The DHT can also store mappings from service names to locations (e.g. DHCP_SERVER and PRINTER). This is how they handle DHCP without broadcasts.

For evaluation, the authors implemented SEATTLE (on XoRP and Click), and used traces from several locations to run simulations. They compared with Ethernet and ROFL showing that SEATTLE is superior then both in many ways.

The Good:
The architecture is beautiful in many ways. The DHT approach seems very powerful indeed. I don't know of any other solutions to the broadcasting problem, and none that can handle arbitrary L2 topologies. I liked the notions of virtual switches and groups (with caveats below).
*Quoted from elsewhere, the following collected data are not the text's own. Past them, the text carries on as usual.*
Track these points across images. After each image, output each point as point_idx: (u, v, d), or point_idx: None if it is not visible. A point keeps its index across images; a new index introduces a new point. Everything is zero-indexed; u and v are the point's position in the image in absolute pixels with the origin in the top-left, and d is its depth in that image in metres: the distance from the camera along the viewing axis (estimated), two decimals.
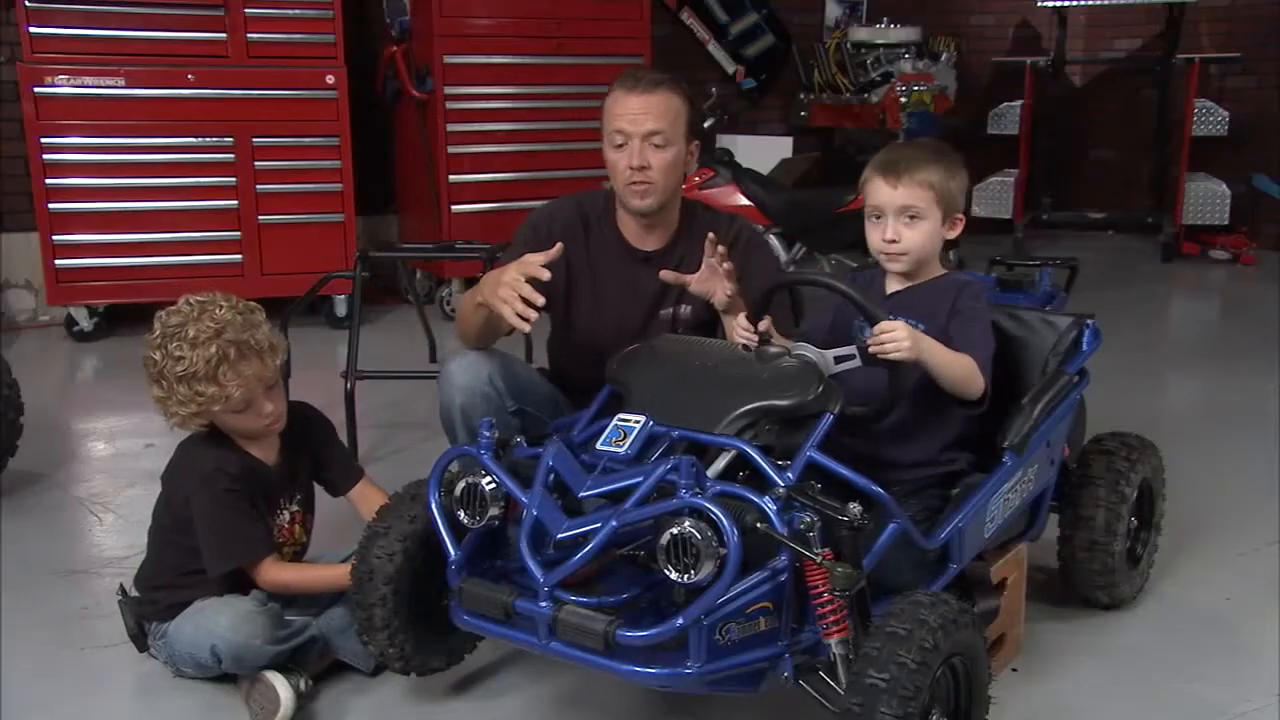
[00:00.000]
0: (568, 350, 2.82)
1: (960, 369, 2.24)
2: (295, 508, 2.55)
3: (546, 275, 2.41)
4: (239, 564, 2.38)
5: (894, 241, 2.32)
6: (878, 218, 2.35)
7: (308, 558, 2.61)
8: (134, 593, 2.52)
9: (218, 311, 2.36)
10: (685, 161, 2.69)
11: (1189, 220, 7.43)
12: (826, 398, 2.08)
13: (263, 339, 2.39)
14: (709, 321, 2.81)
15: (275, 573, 2.40)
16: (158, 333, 2.37)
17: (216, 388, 2.32)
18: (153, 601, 2.46)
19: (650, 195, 2.64)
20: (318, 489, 2.66)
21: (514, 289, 2.38)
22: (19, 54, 5.24)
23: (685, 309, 2.76)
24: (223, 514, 2.37)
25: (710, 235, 2.49)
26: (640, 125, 2.61)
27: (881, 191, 2.33)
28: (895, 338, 2.09)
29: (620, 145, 2.63)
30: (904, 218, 2.32)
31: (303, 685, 2.32)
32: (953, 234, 2.36)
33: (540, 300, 2.39)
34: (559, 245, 2.50)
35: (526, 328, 2.41)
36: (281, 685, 2.27)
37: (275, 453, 2.50)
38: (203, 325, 2.33)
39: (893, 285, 2.41)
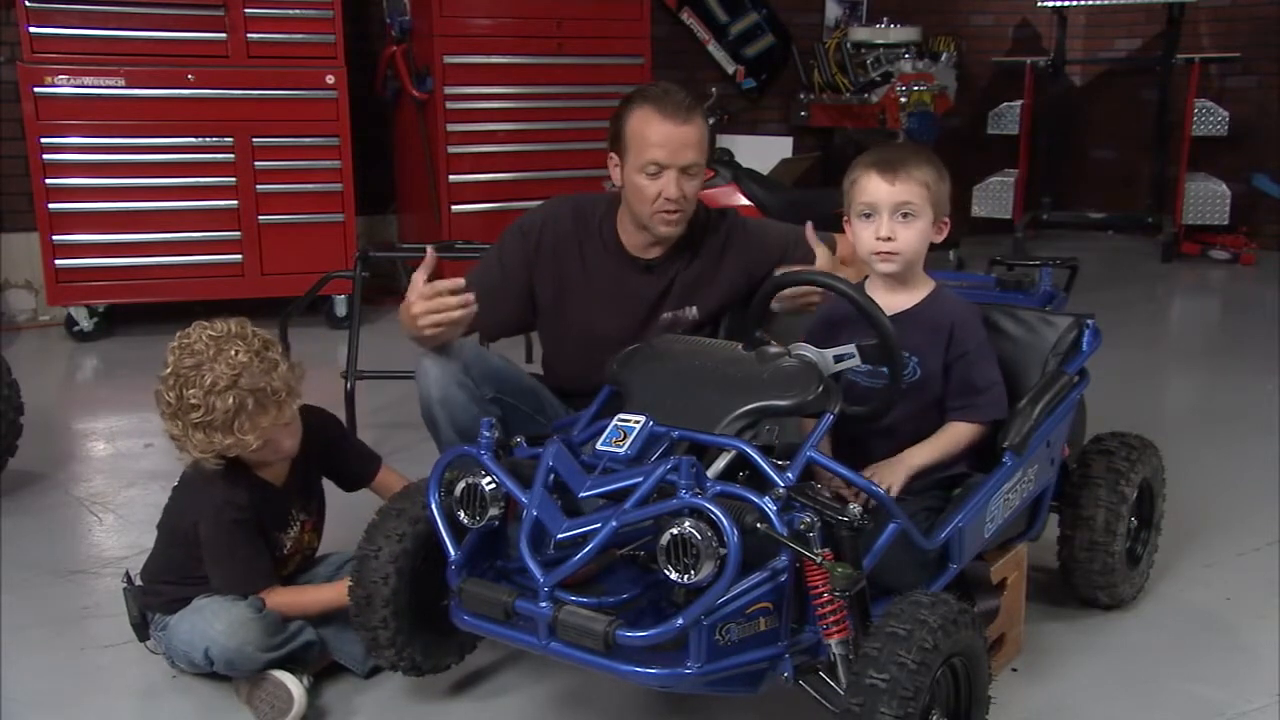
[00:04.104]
0: (568, 359, 2.81)
1: (951, 449, 2.30)
2: (305, 516, 2.55)
3: (460, 285, 2.44)
4: (243, 594, 2.37)
5: (889, 239, 2.28)
6: (868, 215, 2.30)
7: (316, 558, 2.62)
8: (139, 582, 2.52)
9: (233, 353, 2.28)
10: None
11: (1189, 220, 7.43)
12: (826, 398, 2.08)
13: (280, 384, 2.32)
14: (709, 325, 2.82)
15: (273, 601, 2.39)
16: (170, 370, 2.31)
17: (233, 438, 2.29)
18: (157, 593, 2.46)
19: (682, 222, 2.65)
20: (329, 486, 2.65)
21: (432, 309, 2.42)
22: (19, 54, 5.24)
23: (691, 310, 2.75)
24: (231, 549, 2.37)
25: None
26: (679, 159, 2.57)
27: (877, 188, 2.28)
28: (890, 488, 2.12)
29: (655, 175, 2.59)
30: (899, 215, 2.28)
31: (304, 683, 2.32)
32: (939, 238, 2.34)
33: (460, 288, 2.42)
34: (431, 254, 2.53)
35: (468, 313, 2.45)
36: (293, 684, 2.27)
37: (285, 471, 2.49)
38: (219, 371, 2.26)
39: (877, 293, 2.33)
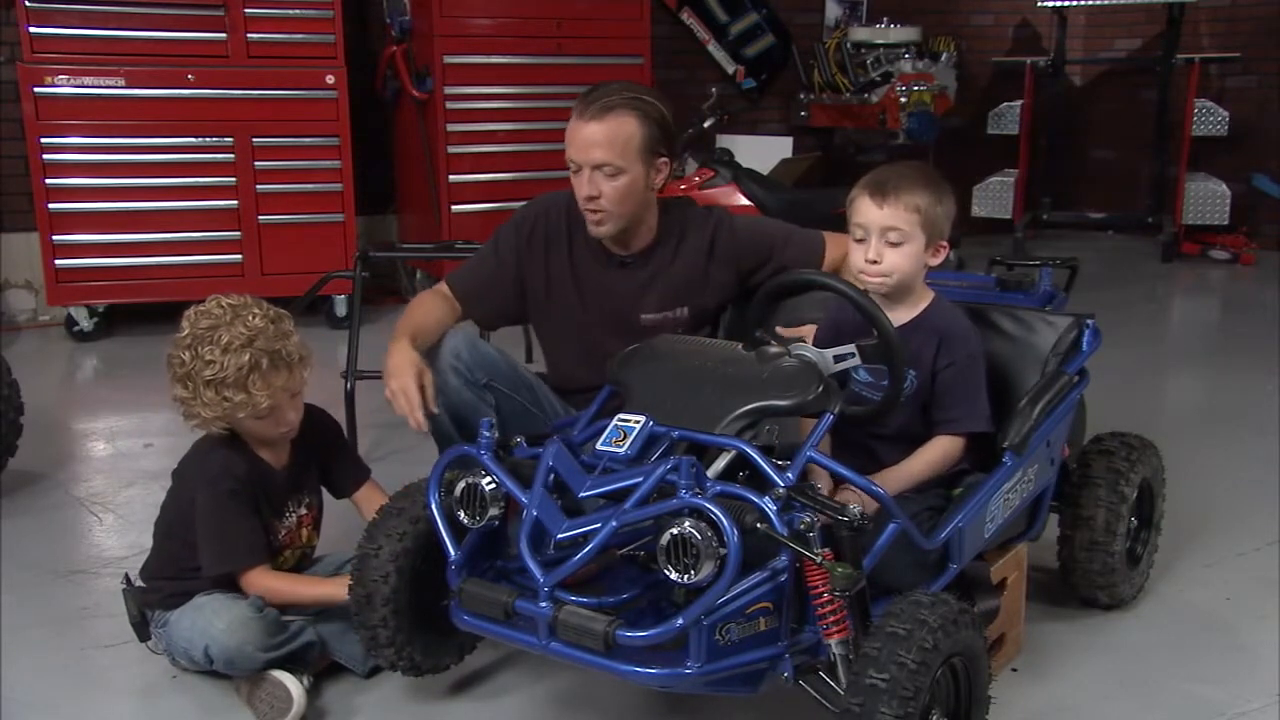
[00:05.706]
0: (561, 355, 2.83)
1: (936, 467, 2.29)
2: (303, 510, 2.55)
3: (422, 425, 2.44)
4: (233, 569, 2.38)
5: (875, 262, 2.29)
6: (860, 238, 2.32)
7: (315, 557, 2.62)
8: (139, 583, 2.52)
9: (251, 318, 2.35)
10: (648, 182, 2.63)
11: (1189, 220, 7.43)
12: (826, 398, 2.08)
13: (294, 349, 2.39)
14: (708, 325, 2.81)
15: (264, 581, 2.39)
16: (186, 333, 2.36)
17: (245, 395, 2.32)
18: (156, 590, 2.47)
19: (605, 223, 2.63)
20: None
21: (400, 404, 2.43)
22: (19, 54, 5.24)
23: (681, 311, 2.75)
24: (223, 518, 2.37)
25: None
26: (588, 156, 2.56)
27: (868, 211, 2.30)
28: (866, 510, 2.03)
29: (575, 173, 2.61)
30: (887, 239, 2.28)
31: (304, 683, 2.32)
32: (935, 261, 2.34)
33: (434, 410, 2.45)
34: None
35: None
36: (292, 683, 2.27)
37: (285, 456, 2.51)
38: (236, 331, 2.32)
39: None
The evaluation section is nice, though not perfect.

The Bad:
No paper is perfect, unfortunately.
  • While the authors claim to eliminate broadcast, they do use link state updates which are broadcast, even though these do not happen as often as ARP.
  • Virtual switches are nice, but no analysis of their side-effects exist or how difficult it is to implement them.
  • The discussion on areas was completely confusing.
  • The discussion on groups was too abstract. How do switches know what hosts are in what groups? I was not able to visualize how groups would be implented from the discussion, and so I have to say they seem too difficult.
  • The evaluation section is missing a critical piece. The paper does not mention what has been implemented and what is missing. This makes the evaluation much less credible. How difficult was the implementation? How does it compare to other designs? What is the cost comparison?
  • The per-packet processing cost was not convincing because it was not clear what was implemented and what not.
Nothing was said on multipath, but that was not the point of the paper anyway.